It is roughly three months ago when Wolfgang Schäuble, minister of finance of the Federal Republic of Germany, warned speculators betting against the Euro. In an interview with the German newspaper Bild am Sonntag, Schäuble told off anyone who is not favoring the European currency. Those who bet against it will not be successful, he said, and emphasized that the Euro will not fail.
Paper currencies in use throughout the world today hold no value without the underlying political decision to make them the legal tender of commercial activity. They all lose value in the long run. The question for us investors is which loses less fast. Governments in the Eurozone must be willing and capable enough to enforce the currency as a legal form of debt settlement. We are clearly seeing this determination. The Eurozone has a single central bank, the European Central Bank (ECB), and therefore has only one monetary policy, regardless of whether one is located in northern or southern Europe.
When the United States abandoned the gold standard in 1971, one consequence was a European panic. Floating currencies raised the inevitability of currency competition among the European states. Almost immediately, the need to limit that competition sharpened, first with currency coordination efforts still concentrating on the U.S. dollar and then from 1979 on with efforts focused on the Deutsche Mark. The result was the European Currency Unit, or ECU, which represented a basket of currencies that were allowed to fluctuate minimally. If the exchange rates went beyond permitted trading bandwidths, governments would intervene.
On January 1, 1999 the ECU system was replaced with today’s Euro, first as an accounting currency, later in 2002 as coins and banknotes.
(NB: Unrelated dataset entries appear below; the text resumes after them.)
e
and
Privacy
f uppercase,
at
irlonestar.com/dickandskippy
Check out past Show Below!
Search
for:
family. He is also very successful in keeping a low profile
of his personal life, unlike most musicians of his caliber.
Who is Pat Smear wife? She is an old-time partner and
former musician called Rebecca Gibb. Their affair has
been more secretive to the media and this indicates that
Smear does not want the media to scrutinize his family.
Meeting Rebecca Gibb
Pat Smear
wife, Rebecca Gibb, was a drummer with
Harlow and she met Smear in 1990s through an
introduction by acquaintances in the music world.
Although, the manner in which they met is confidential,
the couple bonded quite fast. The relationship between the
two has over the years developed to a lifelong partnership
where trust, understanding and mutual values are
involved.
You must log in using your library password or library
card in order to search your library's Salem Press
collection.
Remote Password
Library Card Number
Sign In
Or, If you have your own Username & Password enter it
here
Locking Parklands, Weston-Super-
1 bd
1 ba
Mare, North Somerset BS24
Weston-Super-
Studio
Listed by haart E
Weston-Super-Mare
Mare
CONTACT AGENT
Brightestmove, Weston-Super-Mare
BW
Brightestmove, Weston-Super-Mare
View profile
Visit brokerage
Nowadays, it is unthinkable to live in a world without the Euro again. It is extremely convenient to travel around the continent and pay in a unified currency within the Eurozone. The history of Continental Europe is a history of stepwise unifications and we came too far and invested too much effort to give up on this mission.
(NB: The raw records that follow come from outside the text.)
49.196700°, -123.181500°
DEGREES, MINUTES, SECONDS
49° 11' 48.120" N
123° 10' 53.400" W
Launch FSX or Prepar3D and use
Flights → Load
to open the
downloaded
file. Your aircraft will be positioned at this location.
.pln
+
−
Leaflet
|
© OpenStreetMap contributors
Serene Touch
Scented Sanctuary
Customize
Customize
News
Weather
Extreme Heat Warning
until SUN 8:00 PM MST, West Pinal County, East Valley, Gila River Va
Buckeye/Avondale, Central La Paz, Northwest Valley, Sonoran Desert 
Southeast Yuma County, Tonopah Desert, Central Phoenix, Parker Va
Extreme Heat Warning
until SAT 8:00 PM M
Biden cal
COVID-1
The financial crisis opened our eyes for obvious problems and will initiate further efforts to a stronger and more unified Europe. Speculators may bet against the Euro with their arguments about a troubled Europe. Hoping that the Euro will cease to exist is utopian, though.



The case against currency speculation
Betting for or against currencies is a controversy regularly discussed in the media. Its argument is that speculation that is merely done to exploit arbitrage opportunities have an effect on currency devaluations and ultimately an economic well-being of a nation. Economists, including Milton Friedman, argued that speculations have a positive impact on liquidity and contribute to stabilize markets. The risk-takers perform the important function of providing a market for hedgers and transferring risk from those people who do not wish to bear it.
Gregory J. Millman has an interesting counter-argument to this: According to him, speculators help to “enforce” international agreements and anticipate trends in order to profit. In this view, countries that mishandle their national economies attract speculators who make the inevitable collapse happen sooner. A quick collapse is even preferable to continued economic mishandling. Mahathir Mohamad and other critics of speculation are viewed as trying to deflect the blame from themselves for having caused the unsustainable economic conditions.